Unsurprisingly, Soylu’s father figure and mentor is Mehmet Agar, a former police chief, politician, and leading deep state actor. Peker has accused Agar’s son, Tolga, of raping and killing an 18-year-old Yeldana Kaharman in 2019. Tolga Agar is currently a lawmaker from Erdogan’s Justice and Development Party (AKP). When Sedat Sur, an investigative journalist, labeled Kaharman’s death as a rape and murder, he was immediately investigated, while Mehmet Agar covered up the story.
Peker continues to rock Turkey’s political scene with his new videos, in some cases releasing videos of conversations with intermediaries of state officials. The public in Turkey, worn down by economic collapse and the coronavirus crisis along with Erdogan’s various wars, stays alert for new releases from the exiled crime boss. Of course, Peker’s case is one of many that shines a light on how various actors and institutions in Turkey can commit crimes against the Kurds, with the knowledge and cooperation of the Turkish state, with impunity. Officials like Soylu, Mehmet Agar, and Tolga Agar, have all been partners and supporters of Erdogan, who enjoys unchecked power in Turkey.
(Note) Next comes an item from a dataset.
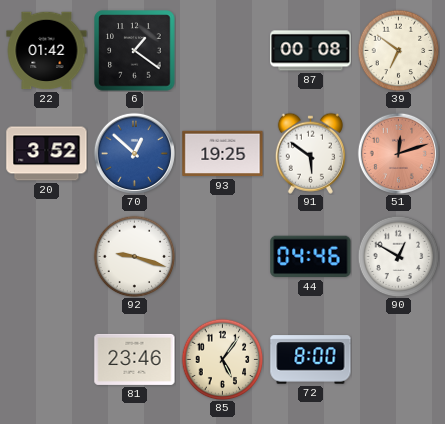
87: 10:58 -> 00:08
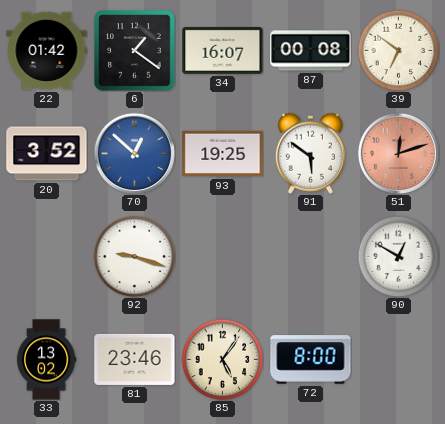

Peker is a career criminal, while Erdogan has been a politician for decades, first serving as mayor of Istanbul in 1994 and assuming national political leadership as Prime Minister in 2003. However, in reality, Erdogan is not very different from Peker or the other figures in his regime with proven ties to the mafia and, indeed, the crimes of the fugitive Peker pale in comparison to those of Turkey’s head of state, Erdogan, a man who values self-preservation above all else and sees persecution and war as his best bet to maintaining absolute power.